__THE TASK__. Each line from the one with "איך לדבר בביטחון מול קהל ומה הקשר בין" to the final line of the data must be reproduced exactly, and no other line may appear.

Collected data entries

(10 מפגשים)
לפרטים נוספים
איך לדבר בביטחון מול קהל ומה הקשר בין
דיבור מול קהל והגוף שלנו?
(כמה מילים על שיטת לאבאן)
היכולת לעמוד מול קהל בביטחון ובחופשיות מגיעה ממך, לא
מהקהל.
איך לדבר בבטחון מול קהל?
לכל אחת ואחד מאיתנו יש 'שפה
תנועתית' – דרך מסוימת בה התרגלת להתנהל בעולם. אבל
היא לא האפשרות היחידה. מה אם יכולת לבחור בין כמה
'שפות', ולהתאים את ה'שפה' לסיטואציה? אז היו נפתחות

__FINAL ANSWER__.
איך לדבר בביטחון מול קהל ומה הקשר בין
דיבור מול קהל והגוף שלנו?
(כמה מילים על שיטת לאבאן)
היכולת לעמוד מול קהל בביטחון ובחופשיות מגיעה ממך, לא
מהקהל.
איך לדבר בבטחון מול קהל?
לכל אחת ואחד מאיתנו יש 'שפה
תנועתית' – דרך מסוימת בה התרגלת להתנהל בעולם. אבל
היא לא האפשרות היחידה. מה אם יכולת לבחור בין כמה
'שפות', ולהתאים את ה'שפה' לסיטואציה? אז היו נפתחות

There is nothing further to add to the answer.